[[From the Desk of Jennifer Marlow]]
My homeroom teacher is a boss. He’s got the swagger. He’s got the cool, stoic, and collected personality. And he’s also got 37 seventh grade children to maintain.
One of the consistent goals of my time here at Dandelion thus far is to get to know my homeroom teacher. I respect him. He seems like a dedicated homeroom teacher and sincere person. At the end of every class day, after 9 o’clock at night when I’ve finished teaching the last culture class, he’s waiting outside the classroom to have one last talk with the students before dismissing them for the day, making sure that they know what homework assignments and subjects they should be studying for.
Watching him coach kids at basketball is really sweet and it’s clear that he puts a lot of energy into the students. Yesterday, even though he told me that he dislikes playing basketball, he stood in the middle of a huddle of seventh grade boys intensely demonstrating to them how to make better plays. After the championship match, when our class lost by a mere three points, he went off campus and came back with watermelon he bought out of his own pocket for all the students.

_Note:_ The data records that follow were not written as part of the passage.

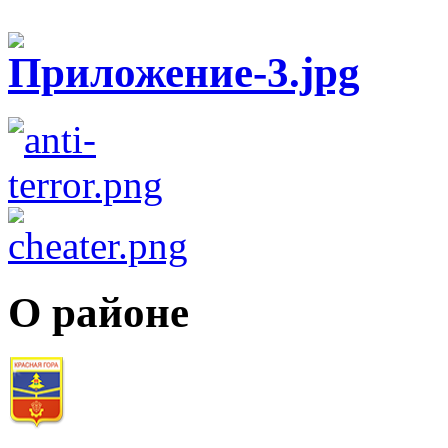
О районе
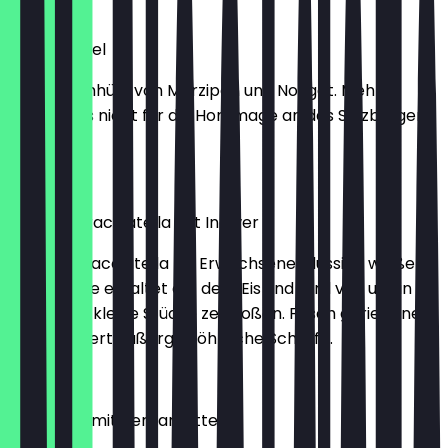
2,30 €
Mozartkugel
Pistazie umhüllt von Marzipan und Nougat. Mehr
braucht es nicht für die Hommage an das Salzburger
Original.
2,30 €
Weißes Stracciatella mit Ingwer
Unsere Stracciatella für Erwachsene. Flüssige weiße
Schokolade erkaltet auf dem Eis und wird von uns in
große und kleine Stücke zerstoßen. Frisch geriebener
Ingwer liefert außergewöhnliche Schärfe.
2,30 €
Darjeeling mit Bergamotte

Still, I am a long way from accomplishing this goal. There’s often a sense of discomfort and many awkward silences. When I first arrived I would be excited at even the briefest of cordial conversations. I was nervous, and honestly often still am.
Recently the entire seventh grade went on their spring field trip to YuanMingYuan. On the way there during the two hour bus ride I sat with our English teacher (for classes 7-3 and 7-4) and had some really great conversation. For the ride back I slipped into my seat, expecting the seating arrangement to be the same, but somehow my homeroom teacher ended up sitting next to me.
For a few moments we awkwardly sat next to each other and I was tempted to feign sleep—or better yet actually sleep—for the rest of the bus ride. Instead, we struck up a conversation. Both of us were struggling to find a topic, but we were both attempting to make a connection, even when it was clear that we had little overlap in life experience. By the end of the conversation we had covered a wide array of topics, ranging from life in Beijing and road traffic, to policies of the United States military and gun control. We made comparisons between the cities in the United States and Beijing, and brought up topics that seemed relevant to the other person in order to communicate better.
Even though there has been significant progress in our dynamic, there remains lots of distance and awkwardness. But I think there’s understanding and familiarity that is different from before.
I really believe that there are things that I can learn from my home room teacher, both about teaching and life at Dandelion School. Even though it may be difficult at times, I want to continue taking opportunities to get to know him and the other teachers.